How scoring works
Sifter gives every game two numbers. They’re built to be factual and unbiased— the same for everyone, based on how a game actually makes money and holds attention, not on whether it’s the kind of game you happen to like.
Design Risk 0–100
How predatory a game’s monetisation and engagement design is. Lower is better. It’s a severity-weighted total across three categories: monetisation, manipulation, and compulsion.
Joy Index 0–100
Genuine enjoyment: community satisfaction, minus a penalty for design risk. Higher is better. A great game with fair monetisation scores high on both.
Scored by harm, not presence
Having a cash shop isn’t automatically bad. What matters is what money buys. Every purchase mechanic is weighted by its impact, so cosmetic-only spending is treated very differently from pay-for-power:
Cosmetic
Skins / visuals only — no gameplay advantage
Convenience
Time-savers, grind-skips — no competitive power
Power
Affects gameplay, progression, or competition
Randomised
Loot boxes / gacha — gambling-like, weighted heavily
Verified vs Estimated
Hand-checked against the game’s live storefront. We do this for high-traffic games whose monetisation the store listing doesn’t spell out in words — a gacha game says “convene,” not “gacha.” High confidence.
Inferred from the Steam store listing when we don’t have verified data. Deliberately conservative — we only flag a concern when there’s evidence for it, and we label it as an estimate so you know.
See it in action
66
Risk
Wuthering Waves
red-flagRandomised paid pulls for characters/gear that affect power.
54
Joy
24
Risk
Tom Clancy's Rainbow Six Siege
mindfulRandomised paid containers — gambling-like mechanics, cosmetic outcomes.
67
Joy
2
Risk
Rust
healthyIn-game purchases sells cosmetic items only — no gameplay advantage.
73
Joy
0
Risk
Hogwarts Legacy
healthyNo monetisation or engagement concerns detected.
74
Joy
These scores are computed live by the same engine that scores your library — so this page always reflects the real model.

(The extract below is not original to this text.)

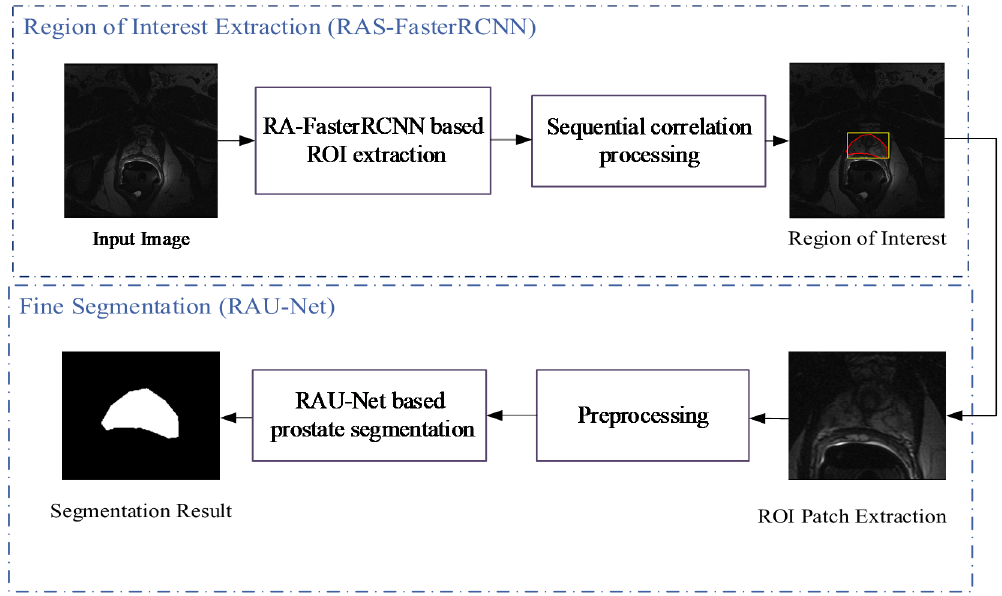
Figure 3. Flowchart of the proposed algorithm CDA-Net.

Objective first, then personal
The scores above never change from person to person — they’re the objective facts. On top of that, the optional “For you” reading re-weights those same facts by what you care about (for example, if randomised monetisation bothers you more than time-gates). It changes the emphasis of the advice — never the underlying score.
Scoring is open source. Weightings are based on published research and each game’s live storefront.